Wednesday, May 1, 2013
Right back in fashion
Pablo Zabaleta was taken aback by the recognition of his excellence. The Argentine used to be Manchester City's best-kept secret, valued by his team-mates and the supporters but ignored by a wider audience. Not any longer. Despite the considerable challenge of Manchester United's Rafael da Silva, Zabaleta was named the Premier League's best right-back by his fellow professionals.
"Truly humbled to be included within the PFA Team Of The Year," the City vice-captain tweeted. "It's an honour to play and be named alongside such great players." And so it is. But perhaps not quite the honour Zabaleta imagined.
Examine the list of his predecessors and they fall into the category of the good, rather than the great. Gary Neville was his peers' pick six times, a total beaten only by Steven Gerrard in the Premier League era, and was also named in the team selected to mark the division's 20th anniversary. In part, that was a sign of his consistency and professionalism. Yet it was also a reflection of the lack of competition.
Consider some of the others who won the players' vote in previous years: David Bardsley, who only won two England caps and even they came in the dark days under Graham Taylor; Gary Kelly, who was no longer even first choice for his club less than two years after he was officially the Premier League's foremost player in his position in 1999-2000; Bacary Sagna, who is threatening to emulate him in unwanted fashion after his awful performance for Arsenal on Sunday; and, worst of all, Pascal Chimbonda.
During the 2005-06 season, Chimbonda seemed to epitomise Wigan. An enterprising unknown, he was a newcomer who took naturally to the Premier League. And yet if his year is remembered, it is probably because he produced a transfer request, which he had stored in his sock, minutes after the final game of the campaign. Chimbonda duly secured a series of lucrative moves. On the pitch, however, he never hit such heights again. He went from being the division's finest right-back to the second or third best at Tottenham, Blackburn and Sunderland.
His swift fall from grace highlights the indifferent nature of the right-back, often the least distinguished member of the PFA's select XI. Because, while Ruud Gullit famously said "a goalkeeper is a goalkeeper because he can't play football", there has long been an English assumption that a right-back is a right-back because he is not good enough to operate anywhere else. This was the place on the pitch where the least talented player was often found; whereas, because of the paucity of left-footers, some major talents remained at left-back, a gifted right-footer coveted a more prestigious position: often in the middle of defence or midfield, sometimes on the right wing. When he got his move, someone less able played right-back.

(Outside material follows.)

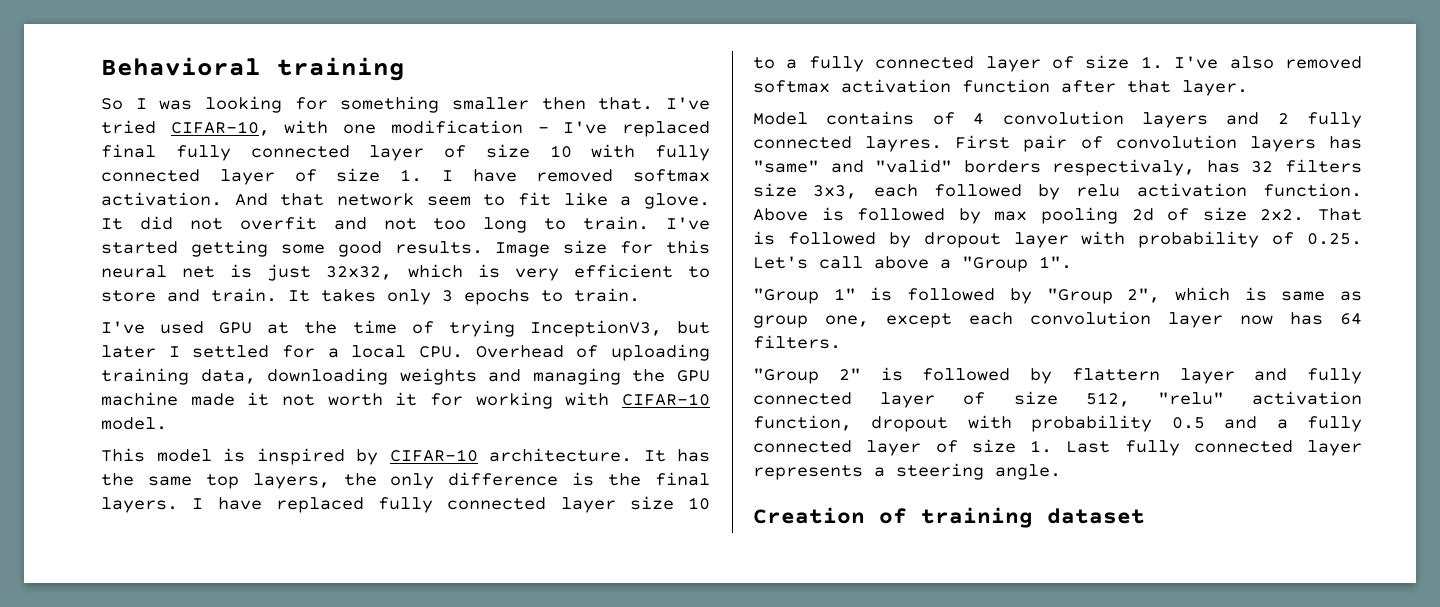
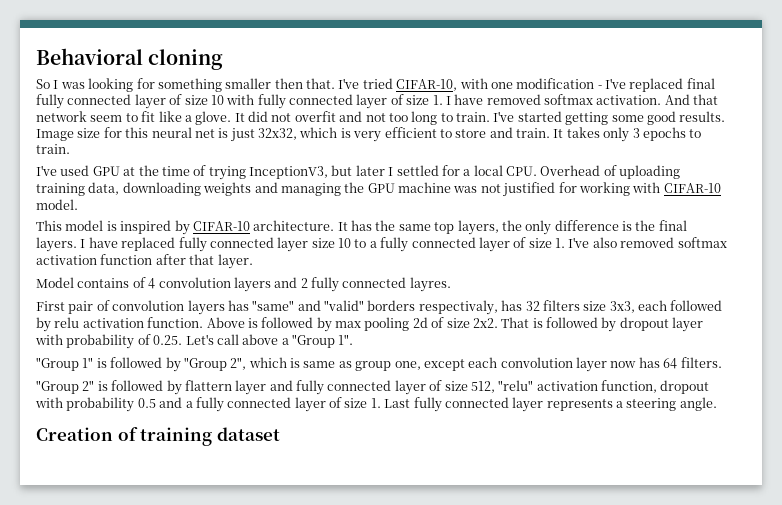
[277,57,405,81] training -> [148,49,224,70] cloning
[190,392,418,406] made it not worth it -> [453,182,556,197] was not justified
(943, 144) none -> (451, 284) //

Think of the men who could be called the great lost English right-backs: Gerrard, outstanding as a right wing-back for part of Liverpool's 2005 Champions League final; David Beckham, whose stamina and crossing, if not his habit of mistiming tackles, could have equipped him for the role of a raiding right-back; Rio Ferdinand, whose assurance in possession and pace, in his younger days, could have made him a natural. Instead, all were earmarked for more prestigious berths in the team.
Jamie Carragher and Phil Jagielka did spend some of the early years of their careers at right-back without hiding a preference to play centrally; Micah Richards, though better suited to the duties on the flanks, wants to follow suit. Phil Jones can play in three positions but is expected to gravitate to a position elsewhere. Phil Neville decided he preferred the greater involvement life at the heart of the team offered. Only his brother Gary stayed put and even then, there was the assumption upon his emergence that he would mature into a central defender.

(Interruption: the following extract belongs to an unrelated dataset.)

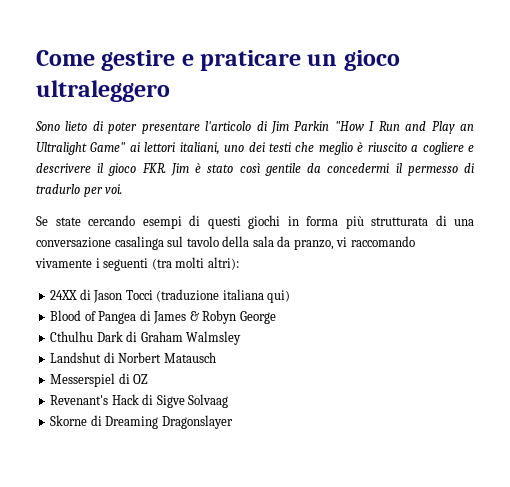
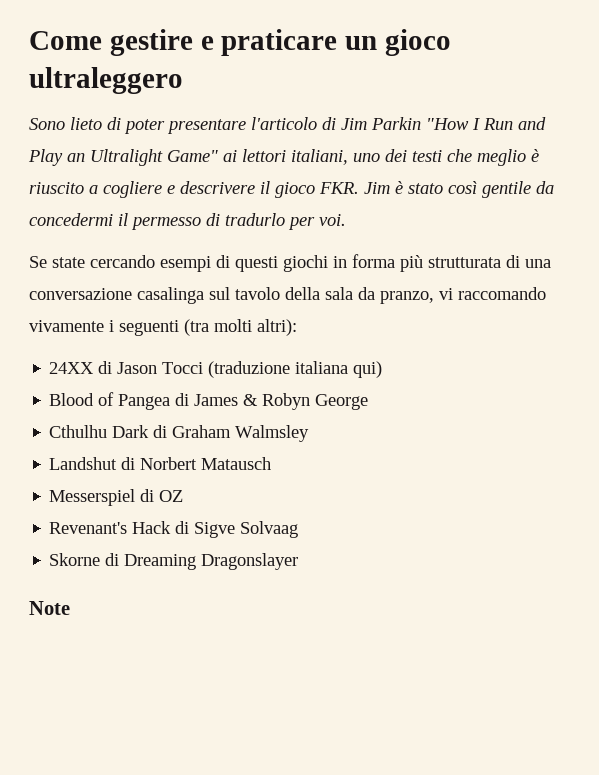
(233, 422) none -> [29,601,70,615] // Note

Perhaps, however, there is a belated sea change in attitude. Playing right-back is no longer the short straw or the graveyard shift. Call it the Dani Alves effect, perhaps, but now full-backs have become more fashionable. The emphasis has switched from solidity to speed. They are expected to be more athletic and adventurous. Because of a broader shift in tactics and the rise of the defensive midfielder, they are afforded a freedom many of their team-mates do not have. It is not uncommon to see the full-backs - an ever more inappropriate term - among the most advanced players on the pitch.
This is nothing new in South America, in particular. Rafael is the inheritor of a Brazilian tradition of gung-ho right-backs who, given the national fondness for a 4-2-2-2 formation, had to provide the width. Josimar, Jorginho and Cafu were confirmed crowd pleasers long before Alves and Maicon maintained the habit of speedy surges along the touchline. The Argentine Zabaleta, too, is from a country where wingers are rarer and where, as Javier Zanetti showed, there is nothing wrong in being a right-back.
If the indefatigable South Americans are showing the way, the English may follow. Glen Johnson seems content with life as a forward-thinking right-back. The younger generation of Kyle Walker and Matthew Lowton, plus the Irishman Seamus Coleman, do not seem to see the full-back's position as a stepping stone to another spot in the side. Rather their skills make them suited to be modern-day right-backs, dynamic players who are excellent attacking outlets. As the role becomes more glamorous, perhaps it will attract a higher calibre of applicant.